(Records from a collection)
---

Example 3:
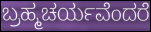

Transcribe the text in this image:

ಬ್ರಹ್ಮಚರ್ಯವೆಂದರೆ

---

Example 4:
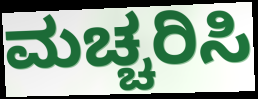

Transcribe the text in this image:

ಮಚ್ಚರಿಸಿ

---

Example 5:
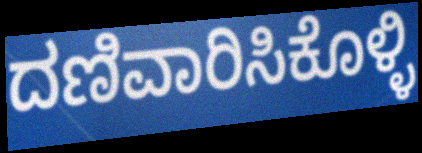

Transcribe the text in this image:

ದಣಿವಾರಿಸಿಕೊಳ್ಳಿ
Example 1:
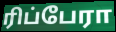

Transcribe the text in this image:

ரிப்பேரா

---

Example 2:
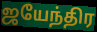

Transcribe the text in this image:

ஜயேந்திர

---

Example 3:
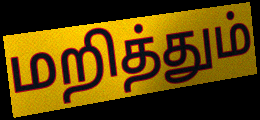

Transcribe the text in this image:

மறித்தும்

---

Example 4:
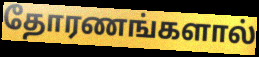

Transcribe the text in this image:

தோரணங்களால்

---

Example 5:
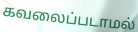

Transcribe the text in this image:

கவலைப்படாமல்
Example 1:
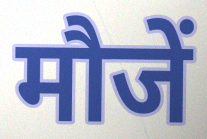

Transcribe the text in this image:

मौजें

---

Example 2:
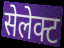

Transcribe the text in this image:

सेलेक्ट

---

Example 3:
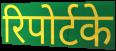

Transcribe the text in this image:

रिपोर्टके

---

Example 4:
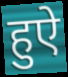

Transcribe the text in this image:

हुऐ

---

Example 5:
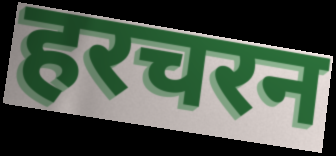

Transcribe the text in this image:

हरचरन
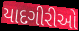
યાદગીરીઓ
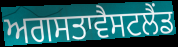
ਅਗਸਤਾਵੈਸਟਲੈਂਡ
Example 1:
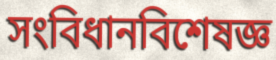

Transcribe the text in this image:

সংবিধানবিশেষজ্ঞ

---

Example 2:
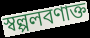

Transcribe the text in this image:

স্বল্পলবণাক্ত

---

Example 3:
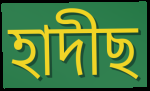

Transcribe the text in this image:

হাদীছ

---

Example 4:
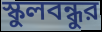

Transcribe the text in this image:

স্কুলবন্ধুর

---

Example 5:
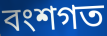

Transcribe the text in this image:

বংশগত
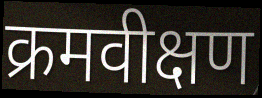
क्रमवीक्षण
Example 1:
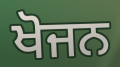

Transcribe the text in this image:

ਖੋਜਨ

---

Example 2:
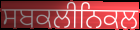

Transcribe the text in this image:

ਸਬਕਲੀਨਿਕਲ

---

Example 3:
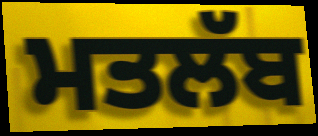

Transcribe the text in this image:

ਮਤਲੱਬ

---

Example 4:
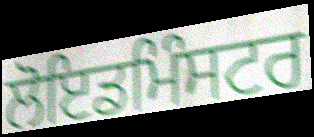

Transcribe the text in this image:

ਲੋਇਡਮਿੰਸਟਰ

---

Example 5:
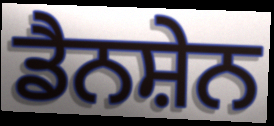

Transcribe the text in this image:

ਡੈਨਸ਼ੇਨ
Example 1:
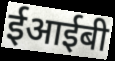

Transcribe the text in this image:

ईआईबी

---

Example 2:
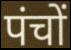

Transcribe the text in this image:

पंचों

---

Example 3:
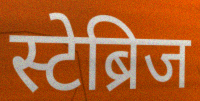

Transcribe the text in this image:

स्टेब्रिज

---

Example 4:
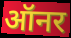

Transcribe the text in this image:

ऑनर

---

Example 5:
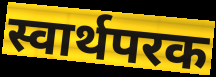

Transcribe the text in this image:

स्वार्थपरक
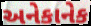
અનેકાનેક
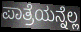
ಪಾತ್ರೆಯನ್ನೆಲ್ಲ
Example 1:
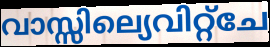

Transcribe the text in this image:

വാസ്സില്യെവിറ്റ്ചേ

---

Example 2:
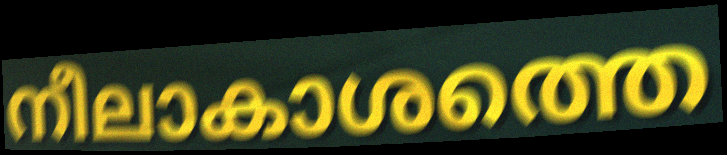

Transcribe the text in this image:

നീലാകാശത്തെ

• [TASK TO CARRY OUT] Return the data above unchanged. Pictures are not part of the copy.

• [ANSWER TO THIS TASK]
---

Example 3:

Transcribe the text in this image:

ಬ್ರಹ್ಮಚರ್ಯವೆಂದರೆ

---

Example 4:

Transcribe the text in this image:

ಮಚ್ಚರಿಸಿ

---

Example 5:

Transcribe the text in this image:

ದಣಿವಾರಿಸಿಕೊಳ್ಳಿ
Example 1:

Transcribe the text in this image:

ரிப்பேரா

---

Example 2:

Transcribe the text in this image:

ஜயேந்திர

---

Example 3:

Transcribe the text in this image:

மறித்தும்

---

Example 4:

Transcribe the text in this image:

தோரணங்களால்

---

Example 5:

Transcribe the text in this image:

கவலைப்படாமல்
Example 1:

Transcribe the text in this image:

मौजें

---

Example 2:

Transcribe the text in this image:

सेलेक्ट

---

Example 3:

Transcribe the text in this image:

रिपोर्टके

---

Example 4:

Transcribe the text in this image:

हुऐ

---

Example 5:

Transcribe the text in this image:

हरचरन
યાદગીરીઓ
ਅਗਸਤਾਵੈਸਟਲੈਂਡ
Example 1:

Transcribe the text in this image:

সংবিধানবিশেষজ্ঞ

---

Example 2:

Transcribe the text in this image:

স্বল্পলবণাক্ত

---

Example 3:

Transcribe the text in this image:

হাদীছ

---

Example 4:

Transcribe the text in this image:

স্কুলবন্ধুর

---

Example 5:

Transcribe the text in this image:

বংশগত
क्रमवीक्षण
Example 1:

Transcribe the text in this image:

ਖੋਜਨ

---

Example 2:

Transcribe the text in this image:

ਸਬਕਲੀਨਿਕਲ

---

Example 3:

Transcribe the text in this image:

ਮਤਲੱਬ

---

Example 4:

Transcribe the text in this image:

ਲੋਇਡਮਿੰਸਟਰ

---

Example 5:

Transcribe the text in this image:

ਡੈਨਸ਼ੇਨ
Example 1:

Transcribe the text in this image:

ईआईबी

---

Example 2:

Transcribe the text in this image:

पंचों

---

Example 3:

Transcribe the text in this image:

स्टेब्रिज

---

Example 4:

Transcribe the text in this image:

ऑनर

---

Example 5:

Transcribe the text in this image:

स्वार्थपरक
અનેકાનેક
ಪಾತ್ರೆಯನ್ನೆಲ್ಲ
Example 1:

Transcribe the text in this image:

വാസ്സില്യെവിറ്റ്ചേ

---

Example 2:

Transcribe the text in this image:

നീലാകാശത്തെ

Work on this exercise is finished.